_Задание 1_. Назовите всех писателей, перечисленных в первом предложении отрывка о нонконформизме в литературе.
_Задание 2_. Кого в отрывке о нонконформизме в литературе называют своим Сатиным в русской литературе?
_Задание 3_. Пожалуйста, перепечатайте из отрывка о нонконформизме в литературе фрагмент, начиная с "Есть и свой" и заканчивая "его реалистические сверстники.".

Пушкин, Некрасов, Достоевский, Толстой, сам Горький – сплошное примирение и борьба с собой, стыд за внутренний конформизм. Где настоящие борцы?

Я попытался их назвать, но есть и другие, были. Вот Хлебников, тоже ни на чём не примирялся. Писатель-нонконформист – это большая редкость, знаете почему? Потому что писатель всем сопереживает, и очень часто он признаёт чужую правду, он становится на чужие позиции, это бывает. Даже Бродский почти дал себя уговорить приехать в Ленинград. Слава богу, не уговорился. Писателю свойственно понимать чужую правду, конформизм – нормальная вещь для литературы, и у Горького был этот конформизм, и у Толстого он иногда бывал. Толстой наименее конформист из русских классиков, но вот великие безумцы вроде Хармса, Введенского, Хлебникова – это примеры человека, звучащего гордо: нигде не состояли, ни в чём не участвовали и делали то, что хотели.

Есть и свой Сатин в русской литературе – это Грин, который всю свою жизнь доказывал, что «человек – это звучит гордо», и человек у него – всегда победитель. Не сверхчеловек, как в «Блуждающем мире», а человек, что очень важно. И поэтому я настаиваю на том, что Грин ближе к жизни, чем все его реалистические сверстники.

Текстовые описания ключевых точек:
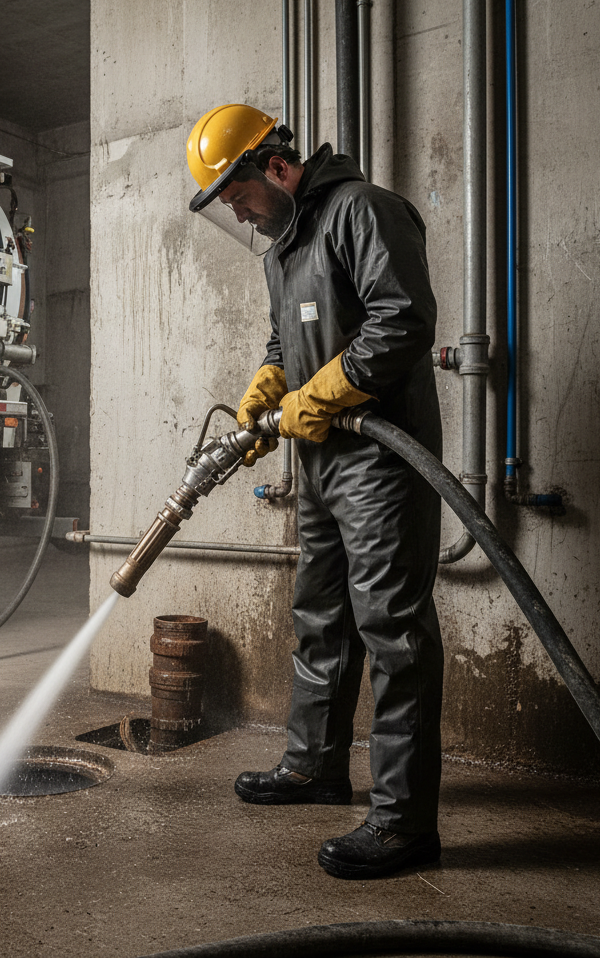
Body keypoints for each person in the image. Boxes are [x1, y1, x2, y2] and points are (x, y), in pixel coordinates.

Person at [185, 104, 444, 880]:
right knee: (320, 616)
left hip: (381, 463)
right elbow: (284, 340)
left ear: (274, 165)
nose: (237, 211)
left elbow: (401, 320)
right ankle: (315, 766)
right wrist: (270, 385)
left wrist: (322, 395)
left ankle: (403, 824)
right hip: (323, 462)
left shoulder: (362, 210)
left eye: (235, 194)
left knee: (393, 633)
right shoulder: (283, 248)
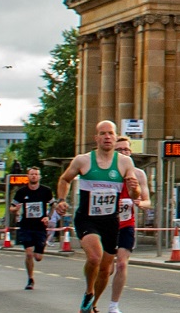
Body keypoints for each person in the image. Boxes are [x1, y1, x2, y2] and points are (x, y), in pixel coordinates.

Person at [58, 119, 138, 312]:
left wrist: (133, 190)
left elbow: (136, 196)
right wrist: (60, 200)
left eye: (110, 133)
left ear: (116, 136)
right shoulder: (83, 160)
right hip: (87, 218)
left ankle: (92, 303)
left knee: (105, 269)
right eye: (102, 133)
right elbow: (64, 179)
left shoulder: (125, 162)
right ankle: (88, 291)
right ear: (96, 138)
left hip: (111, 221)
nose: (107, 137)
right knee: (95, 257)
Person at [107, 136, 151, 312]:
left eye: (126, 149)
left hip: (127, 224)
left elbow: (148, 201)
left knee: (122, 264)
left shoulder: (139, 174)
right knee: (106, 268)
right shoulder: (108, 173)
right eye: (120, 150)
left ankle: (113, 305)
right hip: (107, 224)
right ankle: (92, 294)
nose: (124, 153)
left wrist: (140, 203)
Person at [11, 166, 54, 290]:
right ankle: (30, 279)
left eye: (36, 174)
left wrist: (48, 217)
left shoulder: (46, 191)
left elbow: (53, 205)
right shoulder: (22, 192)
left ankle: (40, 249)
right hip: (26, 226)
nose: (34, 176)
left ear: (39, 176)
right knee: (29, 253)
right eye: (31, 174)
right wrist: (15, 209)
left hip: (40, 227)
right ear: (28, 176)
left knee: (38, 257)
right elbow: (12, 207)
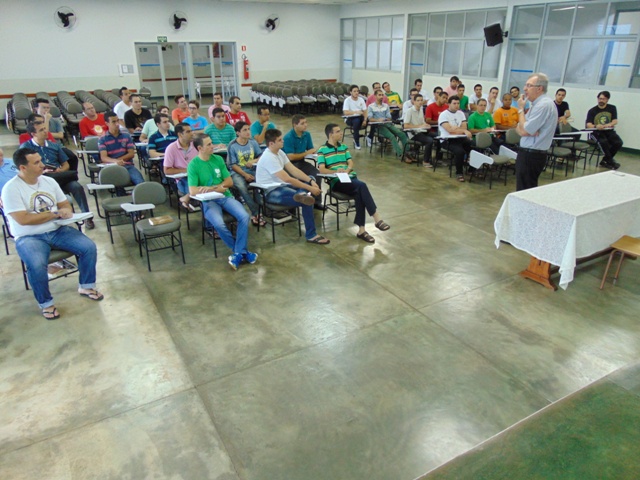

_Ответ к заданию 1_. Пушкин, Некрасов, Достоевский, Толстой, Горький.

_Ответ к заданию 2_. Грина.

_Ответ к заданию 3_.
Есть и свой Сатин в русской литературе – это Грин, который всю свою жизнь доказывал, что «человек – это звучит гордо», и человек у него – всегда победитель. Не сверхчеловек, как в «Блуждающем мире», а человек, что очень важно. И поэтому я настаиваю на том, что Грин ближе к жизни, чем все его реалистические сверстники.